Même formule… même résultat
Pour le Premier ministre Ilunga, le risque est fort grand de trébucher sur les peaux de banane placées (intentionnellement ou non) par son prédécesseur. Dans le schéma en place, Bukanga Lonzo a de fortes chances de ne pas répondre aux attentes légitimes des autorités politiques actuelles. Pour autant que des terres propices inondent le pays, ne ferait-on pas œuvre utile de délocaliser Bukanga Lonzo?
De mémoire de journaliste, je me rappelle que dans l’ancienne province du Kasaï-Oriental, les terres de Ngandajika sont propices à l’agriculture, du maïs notamment. Il en est de même des terres de la province de l’ancienne province de l’Equateur qui ont fait la preuve pendant la colonisation, et peu après. Le cas notamment des terres de Lisala et de Libenge. L’écueil majeur à la réussite du développement de l’agriculture, voire d’autres secteurs de la vie, a pour nom l’absence de volonté dans le chef des décideurs.
Dans le cas d’espèce, on déplore le choix de Bukanga Lonzo au détriment d’autres terres plus généreuses, alors que dans le même temps le gouvernement Matata Ponyo se signalait avec pompe dans la réhabilitation de bâtiments navigants de l’ex-Onatra. N’aurait-on pas mieux fait donc d’exploiter les terres de l’Equateur et réussir l’évacuation des produits par le gros bâtiment MB/Kokolo? Autant Bukanga Lonzo a englouti toute la fortune y affectée, autant le MB/Kokolo est revenu à quai après juste 3 voyages entre Kinshasa et Kisangani.
Nécessité d’innover
En dépit de ses justifications, l’ancien Premier ministre Matata Ponyo porte à son passif plusieurs projets dont la réalisation s’est soldée par un fiasco. Bukanga Lonzo et le MB/Kokolo sont deux éléphants blancs ayant coûté au Trésor public plus de 130 millions de dollars. Pour rien. Une forfaiture étonnamment justifiée aujourd’hui par ses auteurs, prenant appui sur des alibis qui ne tiennent pas la route. A cette liste s’ajoute le projet de « villages agricoles » à travers le pays, demeurés sans trace jusqu’aujourd’hui.

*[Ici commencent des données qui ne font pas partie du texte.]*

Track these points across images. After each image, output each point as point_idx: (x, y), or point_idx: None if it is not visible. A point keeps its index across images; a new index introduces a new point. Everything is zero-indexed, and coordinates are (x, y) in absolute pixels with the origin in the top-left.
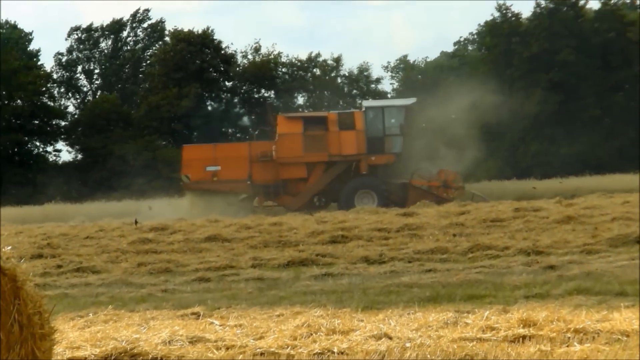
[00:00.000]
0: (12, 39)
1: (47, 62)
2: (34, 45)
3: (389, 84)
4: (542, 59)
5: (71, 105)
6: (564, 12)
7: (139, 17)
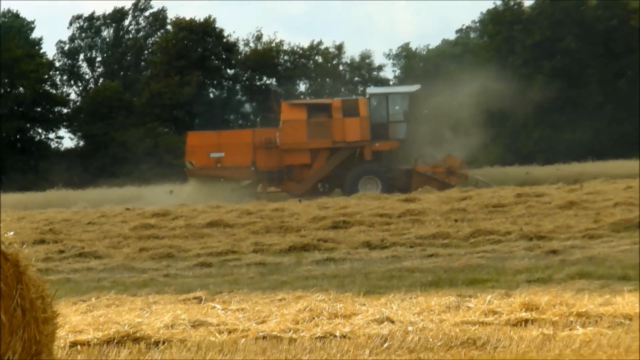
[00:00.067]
0: (14, 27)
1: (49, 51)
2: (36, 33)
3: (391, 72)
4: (544, 46)
5: (73, 92)
6: None
7: (140, 5)
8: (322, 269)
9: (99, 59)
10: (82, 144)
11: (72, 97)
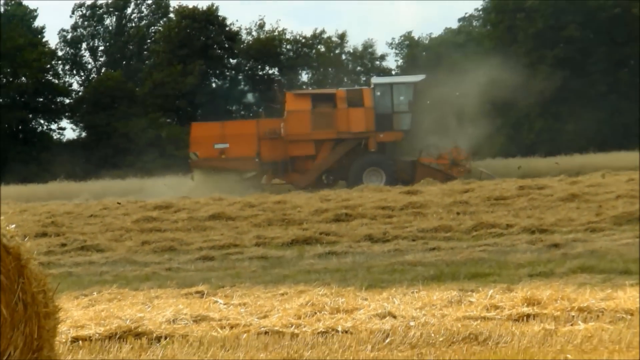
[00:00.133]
0: (16, 15)
1: (51, 39)
2: (39, 22)
3: (393, 61)
4: (547, 35)
5: (75, 82)
6: None
7: None
8: (324, 263)
9: (101, 48)
10: (84, 134)
11: (75, 87)
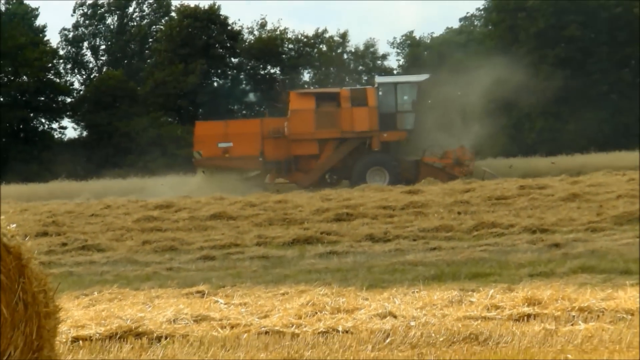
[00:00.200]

Etonnante est donc cette volonté du gouvernement Ilunkamba de renflouer encore les caisses de Bukanga Lonzo. A la lumière des études de faisabilité, ne ferait-on pas mieux de financer d’autres projets? En clair, le Premier ministre devait capitaliser ses chances en mettant en place un plan particulier qui vienne de son brain trust, au lieu de s’engouffrer dans des sentiers bâtis avec des objectifs non maîtrisés.
Ressources humaines
Il est fort possible que les projets du genre Bukanga Lonzo déployés dans des provinces se montreraient moins gourmands que le premier. Quitte à conjuguer cet effort avec la nécessaire réhabilitation des routes intérieures et celles de desserte agricole. Tout en faisant recours aux nombreux agronomes dont dispose le pays; on le sait nombre d’entre eux sont morts en raison de leur abandon par le régime de Laurent-Désiré Kabila. Toutefois, certains sont encore en vie et peuvent répondre avantageusement à l’appel de la patrie. Une éminence grise et des praticiens sortis de la prestigieuse faculté d’agronomie de Yangambi dans la province de la Tshopo.
Le Premier ministre Ilunga Ilunkamba aurait-il souscrit à un risque certain de rejoindre le registre des artisans des éléphants blancs? En logique élémentaire on retient que « les mauvaises prémices conduisent à une mauvaise conclusion ». Un Premier ministre averti… Alors.